● **What is required**: Please count the lines in the data below that hold the word "down", and give only the number.

● **Available data**:
•••••

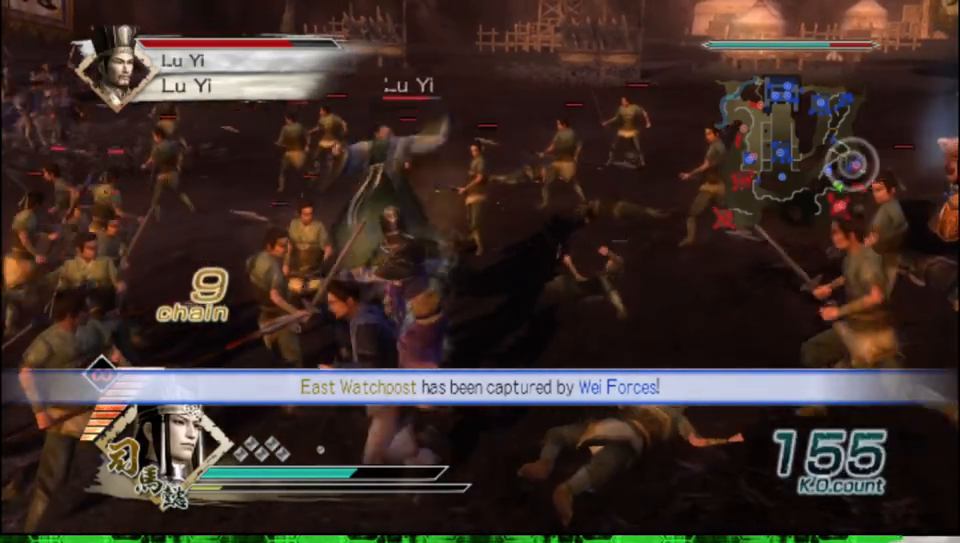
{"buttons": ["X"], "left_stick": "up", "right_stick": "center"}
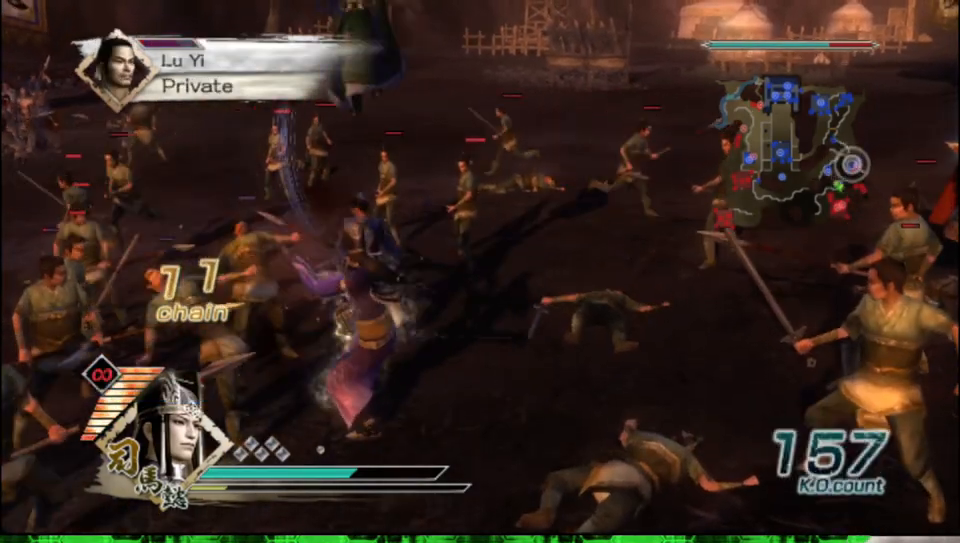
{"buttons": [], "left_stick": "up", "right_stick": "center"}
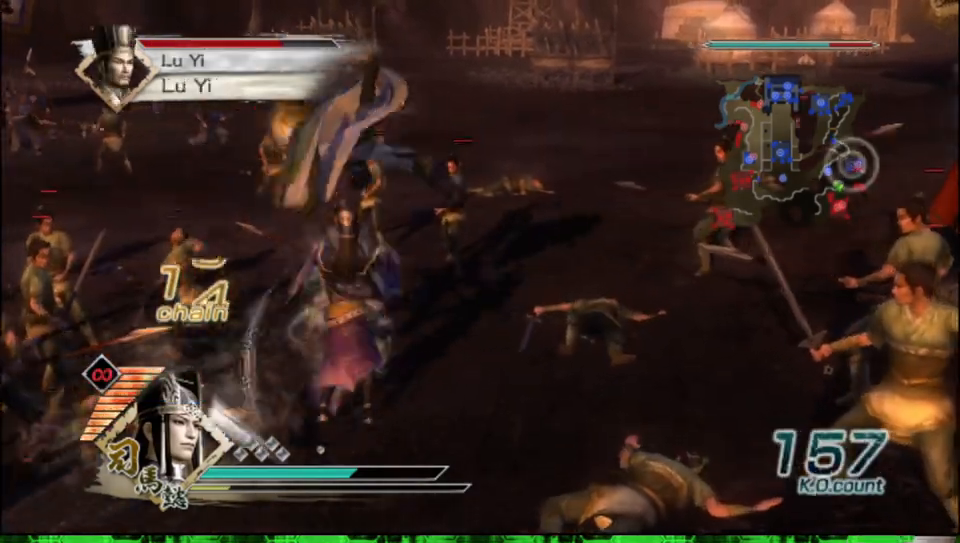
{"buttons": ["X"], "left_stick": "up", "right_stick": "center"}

•••••

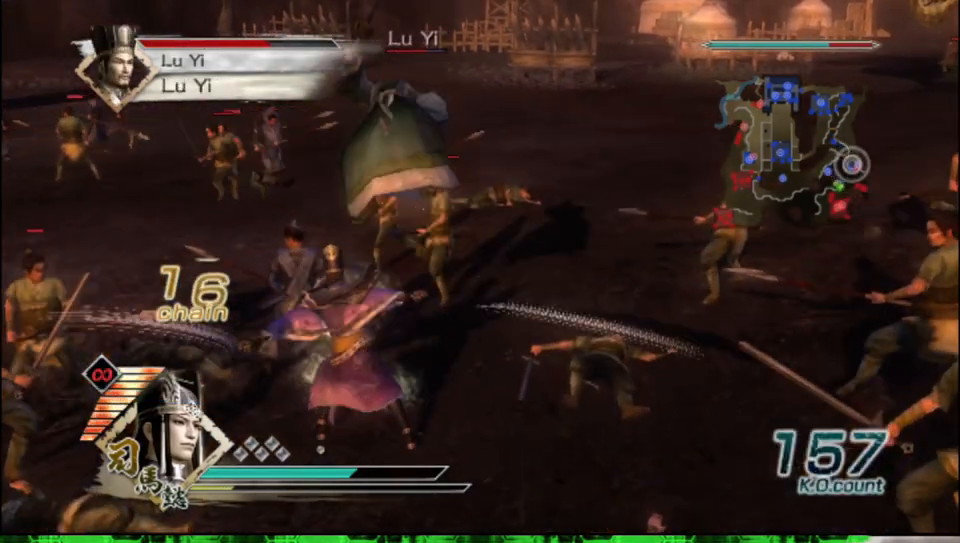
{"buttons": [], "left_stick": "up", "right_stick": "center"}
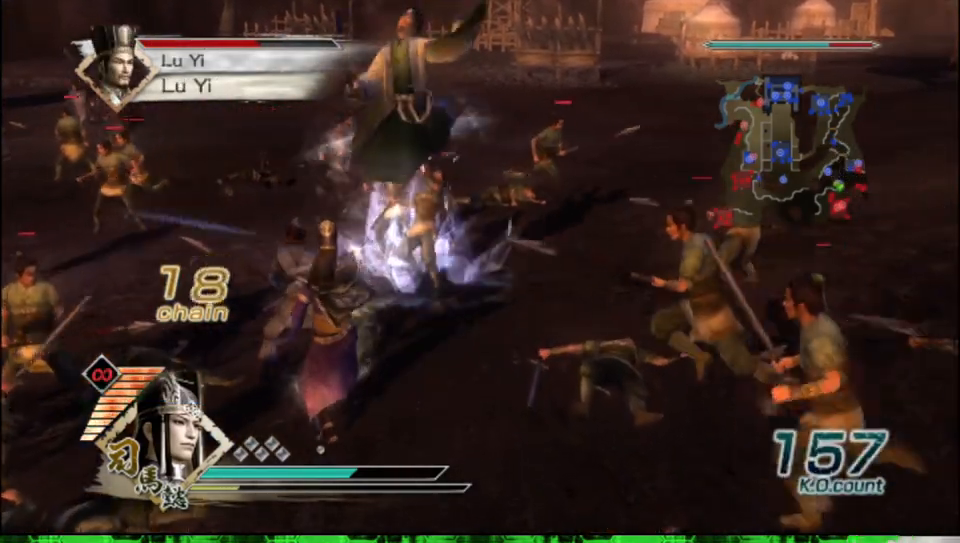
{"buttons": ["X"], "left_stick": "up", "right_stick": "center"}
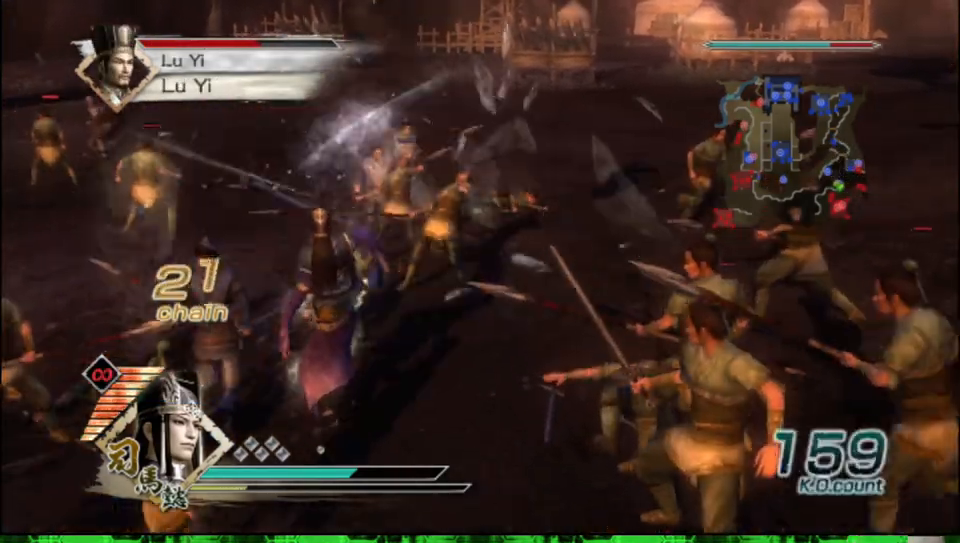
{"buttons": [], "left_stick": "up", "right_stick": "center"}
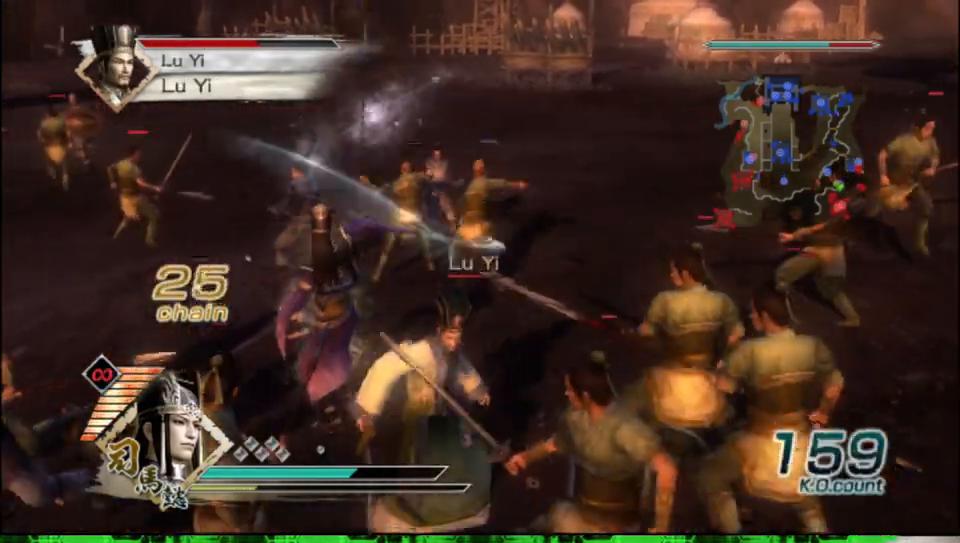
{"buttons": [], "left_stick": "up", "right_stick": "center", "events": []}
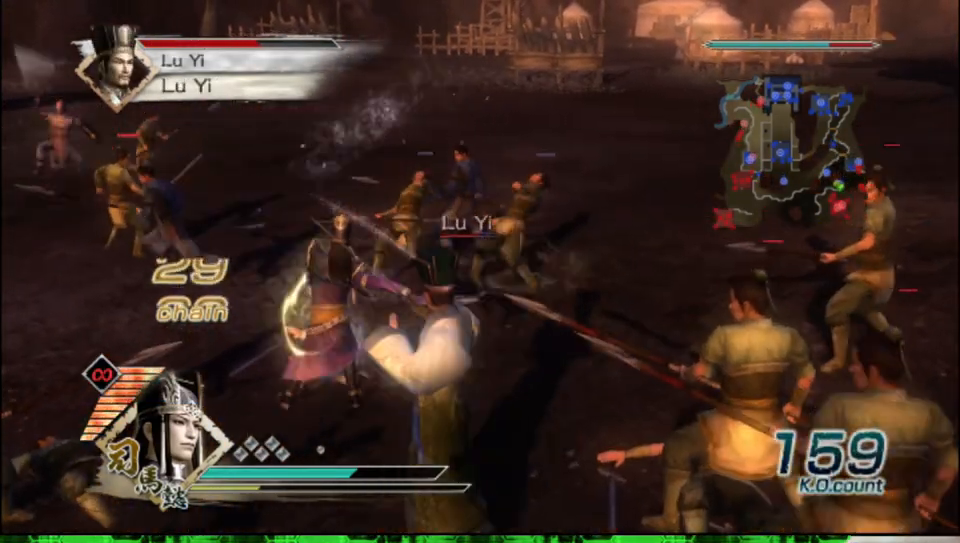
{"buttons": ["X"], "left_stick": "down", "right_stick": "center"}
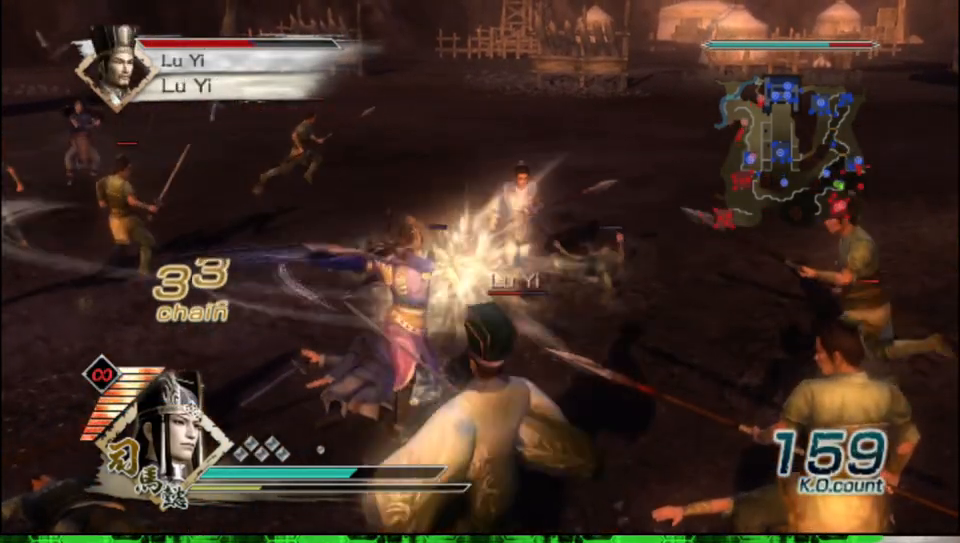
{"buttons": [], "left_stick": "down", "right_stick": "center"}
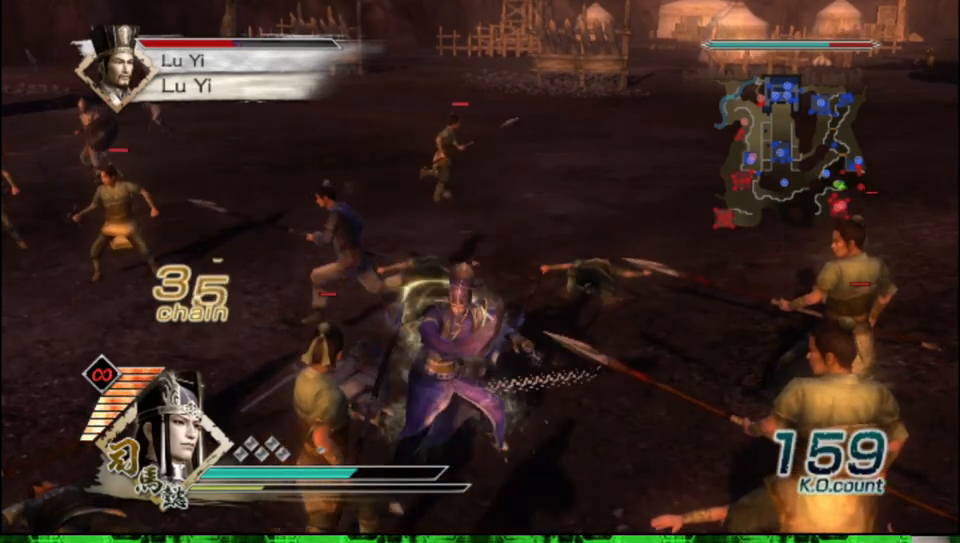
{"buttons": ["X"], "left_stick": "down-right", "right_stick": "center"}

•••••

● **Solution to this task**: 3